#### PASSAGE SHOWN
■ ■ ■ ■

Piercings. More chuck taylors. British paraphernalia, including  the union jack stuck jauntily in the band of a top hat. There are a lot of people with extra body-padding, myself included. (By which I mean, I’m fat. And so is a lot of this crowd.)  We’re all pretty orderly, and most people have come prepared for a long wait. Quite a fewof those dressed up as the Doctor are women. No men are dressed up as Amy. Donna and Rose are getting very little love; Martha, so far as I can tell, is getting none whatsoever.

Things I brought with me:

  • My laptop
  • My charger, even though there are no outlets
  • Five partial manuscripts of 50 pages each
  • One complete manuscript
  • Game of Thrones
  • A book my boss wants me to read
  • Season 5 of Doctor Who on DVD, in case of autographs (hah)
  • Camera (though my battery keeps dying)
  • 2 cans of diet coke
  • Cash
  • One folding chair which I keep inelegantly trying to get out of

I wish I had brought other stuff with me, like a blanket and maybe a jacket that covers my arms. It’s shady and there is wind and I could get up and walk around, but it’s comfy and I feel like I have to talk about this weird feeling I have, like I’m an impostor, that my love for this show is insufficient because I didn’t find a plaid shirt and a red wig. I feel bad for judging almost everyone around me so very, very hard. I feel bad for wanting to meet Matt Smith. Just like everyone else here.

Hour seven and a half. People keep walking through with cameras, videotaping the line. As if it’s changed in the last seven (eight? nine? twelve?) hours. The chalky nightmare on the NYU dorm’s wall has been cordoned off by security and they’ve come out several times to yell “Don’t write any more on the walls!” People are taking this as an attack against fans by NYU- as though these guys don’t have enough to deal with, cleaning up college vom half the time. The crack on the wall was charming; someone added a dalek, and a note to Sally Sparrow. Several different someones have written Blaidd Drwg; there are two different drawings of the Doctor. One is Ten, wearing his 3D glasses. The other is Eleven. He has a speech bubble, and is saying ‘Bow ties are cool.’

New trends I’m noticing: suspenders. Combat boots. Four different iterations of my favorite Doctor Who-related shirt, the DeLorean crashing into the TARDIS. (It’s apparently called “It Came Out of Nowhere,” and I want it.) I was walking back from my millionth bathroom break at Starbucks and was behind two NYU security guys. Someone stopped them and asked what everyone was waiting for. “Doctor Who,” they said. As soon as the guy walked away they looked at each other and said “Doctor Who the fuck cares?” and laughed. I wanted to die. Three different people are reading Bossypants. Someone near the front of the line (the 12am crowd) has Matt Smith: The Biography and I wonder how a man who is 27 and been in like four movies has a biography. Then I realize the cover is an appearance shot and realize it’s unauthorized. I notice this girl is holding a pen, so that she can have Matt Smith sign his unauthorized biography when he walks by. More bow ties. Harry Potter paraphernalia. Dyed hair. A gets excited when she sees a fez; I’m too much of an asshole and have seen too many to get excited. I’ve started to deeply hate myself for my reaction to all this.

■ ■ ■ ■

#### TASK OBJECTIVE
From the passage about waiting in line above, list everything it says has been drawn or written on the NYU dorm's wall.

#### DATA SHOWN
■ ■ ■ ■

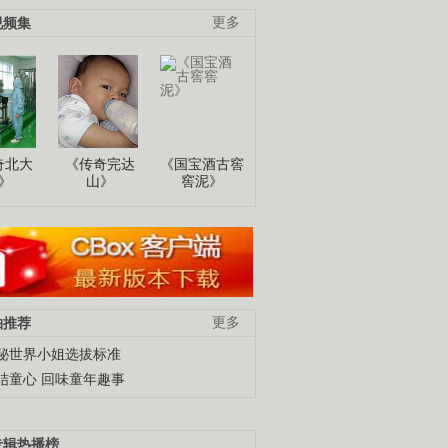
视频集
更多
奇北大
《传奇完达
《国宝酒古窖
》
山》
窖泥》
柚推荐
更多
秘世界小姐选拔标准
结童心 回味童年趣事
专辑热播榜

■ ■ ■ ■

#### REPLY
- A dalek
- A note to Sally Sparrow
- "Blaidd Drwg," written by several different people
- A drawing of Ten wearing his 3D glasses
- A drawing of Eleven with a speech bubble saying "Bow ties are cool."